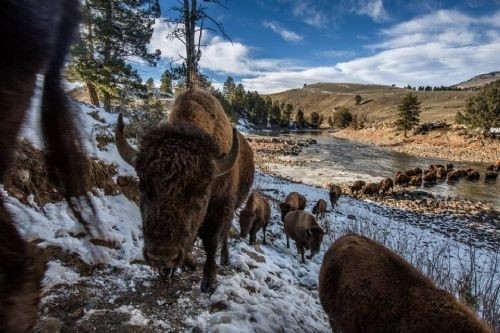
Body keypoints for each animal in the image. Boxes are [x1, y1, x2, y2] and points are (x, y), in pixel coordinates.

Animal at [116, 88, 254, 290]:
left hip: (234, 206)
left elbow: (211, 242)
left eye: (202, 194)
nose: (162, 256)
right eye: (141, 187)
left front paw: (209, 282)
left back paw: (225, 258)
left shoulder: (220, 209)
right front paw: (189, 263)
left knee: (225, 235)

┄┄┄┄┄┄┄┄┄┄┄┄┄┄┄┄┄┄┄┄

* [Goal of the exercise]
Copy all lines from the material above that hold the word "left".

* [Written response]
left hip: (234, 206)
left elbow: (211, 242)
left eye: (202, 194)
left front paw: (209, 282)
left back paw: (225, 258)
left shoulder: (220, 209)
left knee: (225, 235)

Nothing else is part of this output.